> YOUR ASSIGNMENT: Search the material below for the string "with" and copy each line where it appears.

> DATA SECTION:
***
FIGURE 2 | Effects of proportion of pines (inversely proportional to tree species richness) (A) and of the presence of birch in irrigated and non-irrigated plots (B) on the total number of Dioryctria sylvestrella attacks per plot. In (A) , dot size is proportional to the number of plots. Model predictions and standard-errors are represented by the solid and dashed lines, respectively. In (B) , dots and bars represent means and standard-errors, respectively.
***
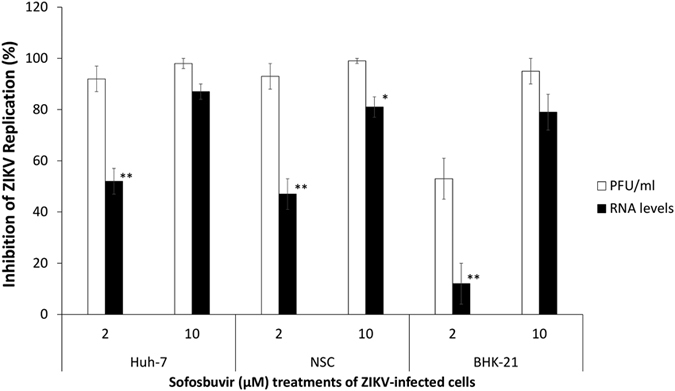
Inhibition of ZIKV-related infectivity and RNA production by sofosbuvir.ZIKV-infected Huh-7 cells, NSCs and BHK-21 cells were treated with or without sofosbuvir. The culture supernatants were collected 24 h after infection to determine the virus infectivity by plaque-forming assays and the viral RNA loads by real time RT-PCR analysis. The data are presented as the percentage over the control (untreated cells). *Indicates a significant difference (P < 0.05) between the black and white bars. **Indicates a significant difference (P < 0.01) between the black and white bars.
***
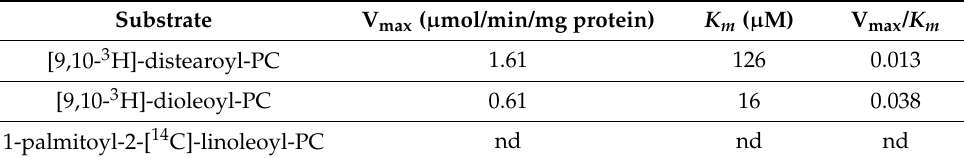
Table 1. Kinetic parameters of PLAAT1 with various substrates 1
***
> ANSWER:
Inhibition of ZIKV-related infectivity and RNA production by sofosbuvir.ZIKV-infected Huh-7 cells, NSCs and BHK-21 cells were treated with or without sofosbuvir. The culture supernatants were collected 24 h after infection to determine the virus infectivity by plaque-forming assays and the viral RNA loads by real time RT-PCR analysis. The data are presented as the percentage over the control (untreated cells). *Indicates a significant difference (P < 0.05) between the black and white bars. **Indicates a significant difference (P < 0.01) between the black and white bars.
Table 1. Kinetic parameters of PLAAT1 with various substrates 1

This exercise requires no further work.